- _Text shown_
■ ■ ■ ■

MoDE‑Boost Framework

The MoDE‑Boost framework provides a end‑to‑end pipeline for extracting features from shared‑mobility bike‑trip data and training both regression and classification models (the MoDE‑Boost framework). It is written for Python 3.11 and is fully reproducible.

1. Project Structure

project-root/
├─ data/
│   ├─ external/                # External data sources (unchanged by the project)
│   ├─ raw/                     # Original, untouched data
│   ├─ interim/                 # Intermediate, cleaned data
│   ├─ processed/               # Final ML‑ready datasets
│   └─ make_dataset.py          # Optional preprocessing pipelines
├─ docs/                        # Documentation files
├─ logs/                        # Log files generated at runtime
├─ models/                      # Trained model artifacts
├─ reports/                     # Generated reports, figures and benchmarks
│   ├─ __init__.py
│   ├─ benchmarks/              # Benchmark results
│   └─ figures/                 # Plots and visualisations
├─ src/
│   ├─ __init__.py
│   ├─ config/                  # Global configuration helpers
│   │   ├─ __init__.py
│   │   ├─ env.py               # Loads environment variables from `.env`
│   │   ├─ constants.py         # Core constants used throughout the repo
│   │   └─ paths.py             # Centralised pathlib definitions
│   ├─ components/              # Feature‑engineering modules
│   │   ├─ __init__.py
│   │   ├─ fourier_transformer.py
│   │   ├─ group_transformer.py
│   │   ├─ model_factory.py
│   │   ├─ rbf_transformer.py
│   │   ├─ temporal_extractor.py
│   │   └─ traffic_adjuster.py
│   ├─ data/                    # Data loading & preprocessing utilities
│   │   ├─ __init__.py
│   │   ├─ cleaner/
│   │   │   ├─ __init__.py
│   │   │   ├─ core.py          # Abstract cleaning interfaces
│   │   │   ├─ models.py        # Enums / config classes for cleaners
│   │   │   └─ bike_cleaner.py  # Concrete implementation for bike data
│   │   ├─ loader/
│   │   │   ├─ __init__.py
│   │   │   ├─ core.py          # Abstract loader interfaces
│   │   │   ├─ models.py        # Enums / config classes for loaders
│   │   │   └─ bike_loader.py   # Loads raw bike‑trip data from S3
│   │   ├─ bike_processor.py    # Transforms raw trips into hourly demand series
│   │   ├─ preprocess.py        # Additional preprocessing helpers
│   │   ├─ request.py           # API request utilities
│   │   └─ prepare_data.py      # End‑to‑end pipeline that produces parquet files
│   ├─ model/                   # Model definition & training scripts
│   │   ├─ __init__.py
│   │   ├─ ggdpb/               # MoDE‑Boost implementation
│   │   │   ├─ __init__.py
│   │   │   ├─ forecaster.py    # Forecasting pipeline implementation
│   │   │   └─ models.py        # Configuration objects & enums used by the pipeline
│   │   ├─ train.py             # Regression training
│   │   ├─ train_classif.py     # Classification training
│   │   ├─ train_optim.py       # Hyper‑parameter optimisation (Optuna)

■ ■ ■ ■

- _Extracted records_
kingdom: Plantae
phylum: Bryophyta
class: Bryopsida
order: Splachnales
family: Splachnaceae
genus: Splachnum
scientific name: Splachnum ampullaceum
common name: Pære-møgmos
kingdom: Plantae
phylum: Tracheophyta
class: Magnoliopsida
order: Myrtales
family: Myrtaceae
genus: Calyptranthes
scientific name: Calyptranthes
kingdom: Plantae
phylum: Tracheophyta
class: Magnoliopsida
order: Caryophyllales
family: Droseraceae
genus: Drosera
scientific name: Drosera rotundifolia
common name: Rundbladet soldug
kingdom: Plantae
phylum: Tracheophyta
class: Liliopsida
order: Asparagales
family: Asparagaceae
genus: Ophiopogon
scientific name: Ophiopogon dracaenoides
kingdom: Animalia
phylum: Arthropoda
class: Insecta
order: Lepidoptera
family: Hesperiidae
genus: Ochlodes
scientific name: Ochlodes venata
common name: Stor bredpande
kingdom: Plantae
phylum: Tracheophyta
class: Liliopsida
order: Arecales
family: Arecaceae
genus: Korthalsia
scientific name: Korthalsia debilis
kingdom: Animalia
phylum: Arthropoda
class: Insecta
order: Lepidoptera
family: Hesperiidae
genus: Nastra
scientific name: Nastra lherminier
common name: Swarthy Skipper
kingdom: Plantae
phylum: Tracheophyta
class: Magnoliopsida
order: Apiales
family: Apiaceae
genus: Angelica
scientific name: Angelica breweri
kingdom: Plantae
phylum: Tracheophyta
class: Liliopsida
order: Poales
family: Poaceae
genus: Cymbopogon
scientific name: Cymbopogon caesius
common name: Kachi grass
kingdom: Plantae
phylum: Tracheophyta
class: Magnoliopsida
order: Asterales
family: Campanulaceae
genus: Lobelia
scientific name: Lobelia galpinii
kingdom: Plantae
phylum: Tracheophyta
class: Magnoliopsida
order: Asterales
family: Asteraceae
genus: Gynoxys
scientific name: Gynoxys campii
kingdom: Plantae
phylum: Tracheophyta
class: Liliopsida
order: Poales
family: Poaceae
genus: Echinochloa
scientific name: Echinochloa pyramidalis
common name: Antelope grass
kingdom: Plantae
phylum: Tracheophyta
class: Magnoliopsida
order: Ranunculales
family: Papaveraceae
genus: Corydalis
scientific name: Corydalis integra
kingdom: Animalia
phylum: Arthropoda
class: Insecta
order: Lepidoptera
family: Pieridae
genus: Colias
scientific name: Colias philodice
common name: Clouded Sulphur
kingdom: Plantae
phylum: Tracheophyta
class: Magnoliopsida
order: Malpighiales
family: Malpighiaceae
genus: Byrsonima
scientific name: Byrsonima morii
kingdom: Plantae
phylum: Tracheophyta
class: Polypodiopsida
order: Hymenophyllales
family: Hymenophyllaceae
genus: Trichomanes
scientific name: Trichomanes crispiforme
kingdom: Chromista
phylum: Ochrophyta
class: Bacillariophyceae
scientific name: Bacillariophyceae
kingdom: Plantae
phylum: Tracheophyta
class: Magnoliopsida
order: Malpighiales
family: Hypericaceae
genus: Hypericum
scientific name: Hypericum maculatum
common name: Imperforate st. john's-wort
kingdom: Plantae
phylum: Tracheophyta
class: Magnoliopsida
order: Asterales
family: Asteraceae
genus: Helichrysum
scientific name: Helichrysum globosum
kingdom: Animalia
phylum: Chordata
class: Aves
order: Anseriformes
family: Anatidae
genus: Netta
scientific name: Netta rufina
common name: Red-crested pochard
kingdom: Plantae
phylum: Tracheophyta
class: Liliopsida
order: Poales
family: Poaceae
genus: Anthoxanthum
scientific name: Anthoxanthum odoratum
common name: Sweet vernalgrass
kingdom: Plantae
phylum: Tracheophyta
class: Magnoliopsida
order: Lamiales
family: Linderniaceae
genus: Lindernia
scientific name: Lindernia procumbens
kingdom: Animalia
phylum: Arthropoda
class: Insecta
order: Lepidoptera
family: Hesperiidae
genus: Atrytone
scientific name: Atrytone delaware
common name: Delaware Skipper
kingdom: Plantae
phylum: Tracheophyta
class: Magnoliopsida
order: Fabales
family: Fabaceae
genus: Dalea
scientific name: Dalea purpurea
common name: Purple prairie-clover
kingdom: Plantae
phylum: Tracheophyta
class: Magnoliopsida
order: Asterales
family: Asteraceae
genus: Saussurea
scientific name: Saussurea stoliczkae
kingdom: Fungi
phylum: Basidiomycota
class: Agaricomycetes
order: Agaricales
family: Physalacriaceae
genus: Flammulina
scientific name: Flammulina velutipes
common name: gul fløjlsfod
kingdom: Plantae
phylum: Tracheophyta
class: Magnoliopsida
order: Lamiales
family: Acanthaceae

■ ■ ■ ■

- _Problems_
**a)** In the MoDE‑Boost framework text, list every file shown inside the src/components/ folder other than __init__.py.
**b)** Reproduce word for word the stretch of the MoDE‑Boost framework text from "The MoDE‑Boost framework provides" through "by the project)".
These items are separate material from the MoDE‑Boost framework text.

- _Answers given_
**a)**
fourier_transformer.py
group_transformer.py
model_factory.py
rbf_transformer.py
temporal_extractor.py
traffic_adjuster.py

**b)**
The MoDE‑Boost framework provides a end‑to‑end pipeline for extracting features from shared‑mobility bike‑trip data and training both regression and classification models (the MoDE‑Boost framework). It is written for Python 3.11 and is fully reproducible.

1. Project Structure

project-root/
├─ data/
│   ├─ external/                # External data sources (unchanged by the project)